A few months later, I was back at Ethel Kennedy's house--living there as the deputy to Richard Goodwin, the JFK speechwriter who had been tapped as the Rolling Stone Washington bureau chief. On July 4 weekend, Hunter Thompson showed up, and I don't remember much else after that, except that a fair number of Ethel's children were involved. Word spread quickly, as word will do in Washington. That Monday, by coincidence, I had an appointment with Kennedy to talk about a story I was working on, and he said, "Joe, before we get started, can I ask you something off the record?" I said sure, and he continued. "What on earth is happening at that house?"
"Why nothing, Senator," I said, summoning all the false gravity in my tiny arsenal. He smiled, raised an eyebrow. "O.K., O.K.," he said. "I asked."

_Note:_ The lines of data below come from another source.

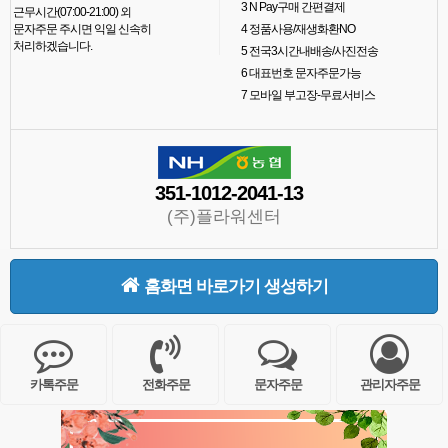
3
N Pay구매 간편결제
근무시간(07:00-21:00) 외
문자주문 주시면 익일 신속히
4
정품사용/재생화환NO
처리하겠습니다.
5
전국3시간내배송/사진전송
6
대표번호 문자주문가능
7
모바일 부고장-무료서비스
351-1012-2041-13
(주)플라워센터
홈화면 바로가기 생성하기
카톡주문
전화주문
문자주문
관리자주문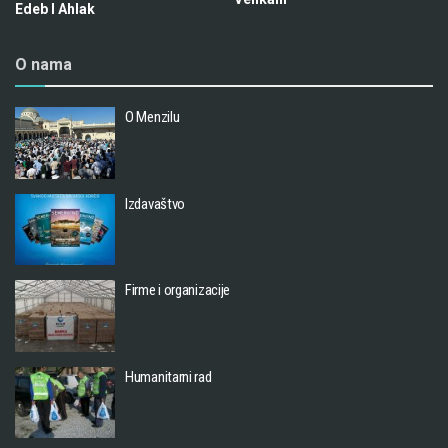
Edeb I Ahlak
O nama
O Menzilu
Izdavaštvo
Firme i organizacije
Humanitarni rad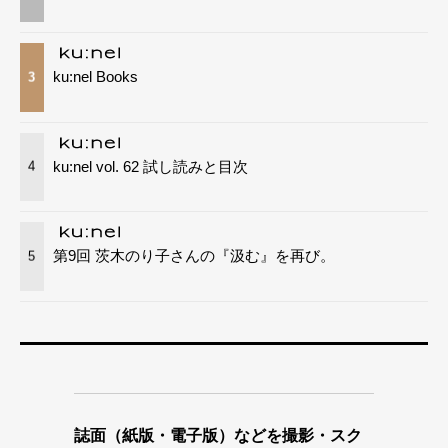
ku:nel Books
3
ku:nel vol. 62 試し読みと目次
4
第9回 茨木のり子さんの『汲む』を再び。
5
誌面（紙版・電子版）などを撮影・スク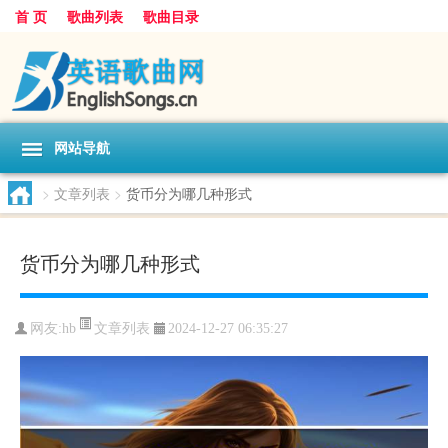
首 页
歌曲列表
歌曲目录
网站导航
>
文章列表
>
货币分为哪几种形式
货币分为哪几种形式
文章列表
网友:
hb
2024-12-27 06:35:27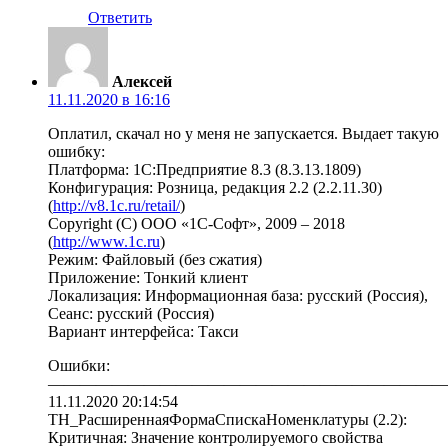
Ответить
Алексей
11.11.2020 в 16:16
Оплатил, скачал но у меня не запускается. Выдает такую
ошибку:
Платформа: 1С:Предприятие 8.3 (8.3.13.1809)
Конфигурация: Розница, редакция 2.2 (2.2.11.30)
(
http://v8.1c.ru/retail/
)
Copyright (С) ООО «1C-Софт», 2009 – 2018
(
http://www.1c.ru
)
Режим: Файловый (без сжатия)
Приложение: Тонкий клиент
Локализация: Информационная база: русский (Россия),
Сеанс: русский (Россия)
Вариант интерфейса: Такси
Ошибки:
—————————————————————————
11.11.2020 20:14:54
ТН_РасширеннаяФормаСпискаНоменклатуры (2.2):
Критичная: Значение контролируемого свойства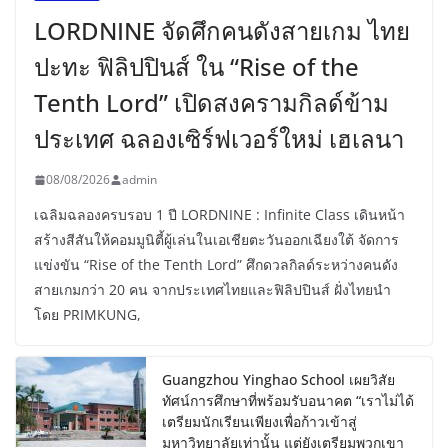
LORDNINE จัดศึกคนดังสายเกม ไทย
ปะทะ ฟิลิปปินส์ ใน “Rise of the
Tenth Lord” เปิดสงครามกิลด์ข้าม
ประเทศ ฉลองเซิร์ฟเวอร์ใหม่ เฮเลนา
08/08/2026
admin
เฉลิมฉลองครบรอบ 1 ปี LORDNINE : Infinite Class เดินหน้า
สร้างสีสันให้คอมมูนิตี้ผู้เล่นในเอเชียตะวันออกเฉียงใต้ จัดการ
แข่งขัน “Rise of the Tenth Lord” ศึกดวลกิลด์ระหว่างคนดัง
สายเกมกว่า 20 คน จากประเทศไทยและฟิลิปปินส์ ฝั่งไทยนำ
โดย PRIMKUNG,
Guangzhou Yinghao School เผยวิสัย
ทัศน์การศึกษาที่พร้อมรับอนาคต “เราไม่ได้
เตรียมนักเรียนเพียงเพื่อก้าวเข้าสู่
มหาวิทยาลัยเท่านั้น แต่ยังเตรียมพวกเขา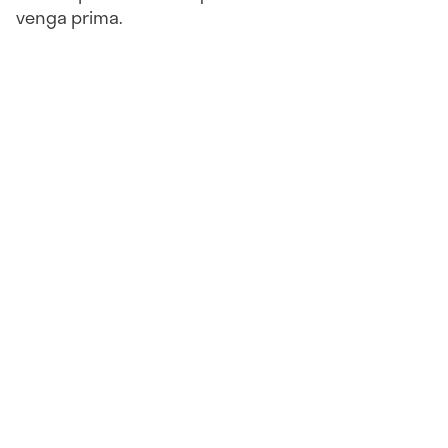
venga prima.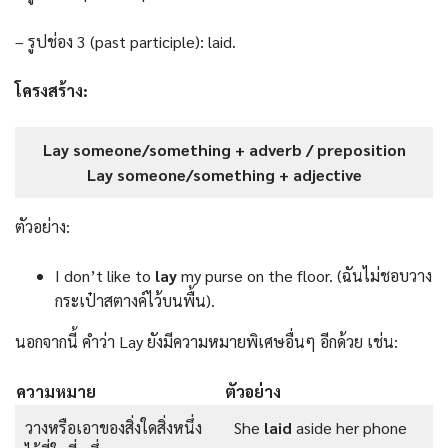
– รูปช่อง 3 (past participle): laid.
โครงสร้าง:
Lay someone/something + adverb / preposition
Lay someone/something + adjective
ตัวอย่าง:
I don’t like to
lay
my purse on the floor. (ฉันไม่ชอบวาง
กระเป๋าสตางค์ไว้บนพื้น).
นอกจากนี้ คำว่า Lay ยังมีความหมายพิเศษอื่นๆ อีกด้วย เช่น:
ความหมาย
ตัวอย่าง
วางหรือเอาของสิ่งใดสิ่งหนึ่ง
She
laid
aside her phone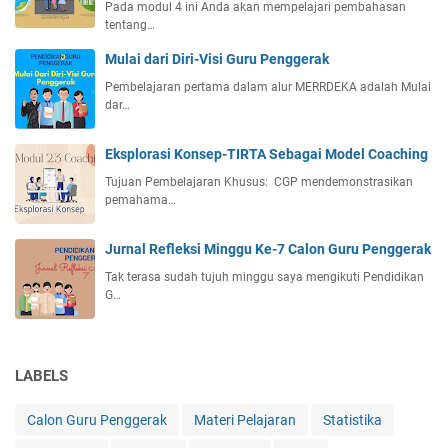
l
Pada modul 4 ini Anda akan mempelajari pembahasan
s
p
tentang…
a
a
e
a
Mulai dari Diri-Visi Guru Penggerak
n
m
n
s
i
Pembelajaran pertama dalam alur MERRDEKA adalah Mulai
S
e
l
dar…
u
b
i
m
a
k
Eksplorasi Konsep-TIRTA Sebagai Model Coaching
b
g
a
e
Tujuan Pembelajaran Khusus: CGP mendemonstrasikan
a
n
r
pemahama…
i
D
P
a
e
Jurnal Refleksi Minggu Ke-7 Calon Guru Penggerak
y
m
Tak terasa sudah tujuh minggu saya mengikuti Pendidikan
a
i
G…
m
p
i
n
LABELS
P
e
Calon Guru Penggerak
Materi Pelajaran
Statistika
m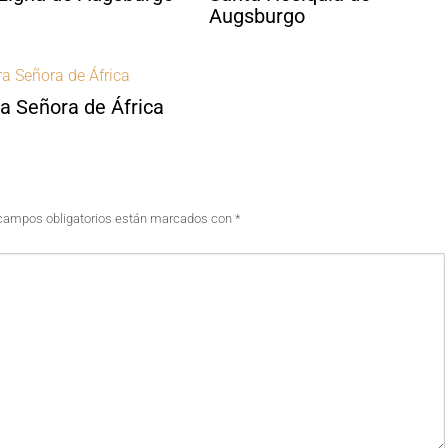
Augsburgo
a Señora de África
campos obligatorios están marcados con
*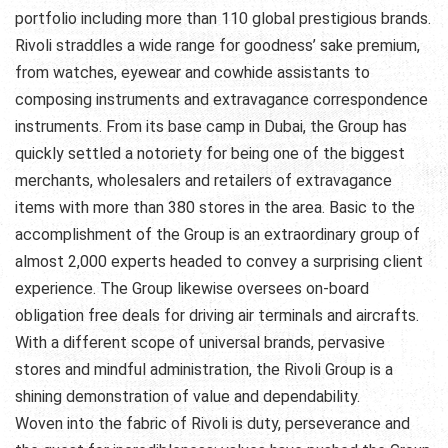
portfolio including more than 110 global prestigious brands.
Rivoli straddles a wide range for goodness’ sake premium,
from watches, eyewear and cowhide assistants to
composing instruments and extravagance correspondence
instruments. From its base camp in Dubai, the Group has
quickly settled a notoriety for being one of the biggest
merchants, wholesalers and retailers of extravagance
items with more than 380 stores in the area. Basic to the
accomplishment of the Group is an extraordinary group of
almost 2,000 experts headed to convey a surprising client
experience. The Group likewise oversees on-board
obligation free deals for driving air terminals and aircrafts.
With a different scope of universal brands, pervasive
stores and mindful administration, the Rivoli Group is a
shining demonstration of value and dependability.
Woven into the fabric of Rivoli is duty, perseverance and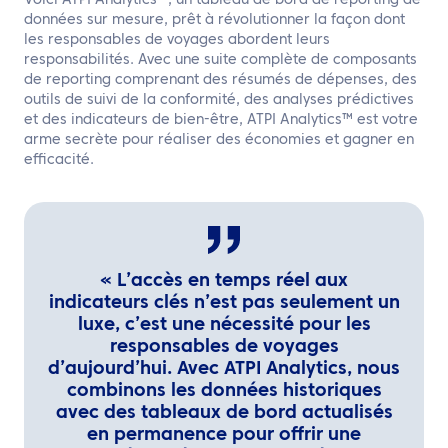
Voici ATPI Analytics™, un tableau de bord de reporting de
données sur mesure, prêt à révolutionner la façon dont
les responsables de voyages abordent leurs
responsabilités. Avec une suite complète de composants
de reporting comprenant des résumés de dépenses, des
outils de suivi de la conformité, des analyses prédictives
et des indicateurs de bien-être, ATPI Analytics™ est votre
arme secrète pour réaliser des économies et gagner en
efficacité.
« L’accès en temps réel aux
indicateurs clés n’est pas seulement un
luxe, c’est une nécessité pour les
responsables de voyages
d’aujourd’hui. Avec ATPI Analytics, nous
combinons les données historiques
avec des tableaux de bord actualisés
en permanence pour offrir une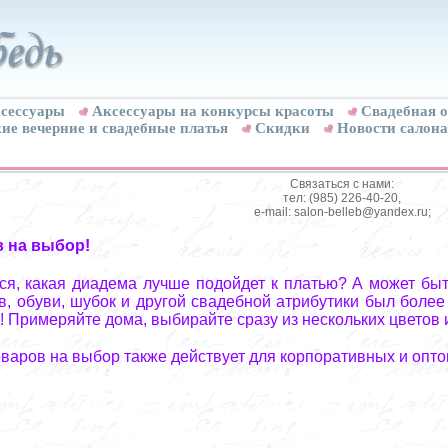
сессуары
Аксессуары на конкурсы красоты
Свадебная о
ие вечерние и свадебные платья
Скидки
Новости салона
Связаться с нами:
тел: (985) 226-40-20,
e-mail: salon-belleb@yandex.ru;
в на выбор!
я, какая диадема лучше подойдет к платью? А может быт
, обуви, шубок и другой свадебной атрибутики был более
! Примеряйте дома, выбирайте сразу из нескольких цветов 
оваров на выбор также действует для корпоративных и опто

And I was with him the day he was liberated from ambition, finally. It was Feb. 26, 1980, the day of the New Hampshire primary. He was losing--an unimaginable event for a Kennedy, losing in New England. His campaign up to that point had, in fact, been dreadful. He had famously been unable to answer a simple question posed by Roger Mudd of CBS News, "Why do you want to be President?" Because I'm supposed to? Well, that was the truth, but it wasn't an acceptable answer. He had been every bit as shaky and unhappy on the stump as I'd seen him when he ran for Senate. He had blown a 35-point lead. He had been clobbered by Jimmy Carter in Iowa. And now, in New Hampshire, we landed in a small plane and an aide rushed up with the bad news about the early exit polls. He was losing again. "So much for the well-oiled Kennedy machine," he joked, and--I swear--almost immediately became a different person. The nomination was clearly lost, but he continued to fight on, stubbornly, disastrously for the Democratic Party, but he actually seemed to be enjoying it for a change. He gave the speech of his life, "The Dream Shall Never Die," at the Democratic Convention that year and began the far more satisfying Second Act of his life.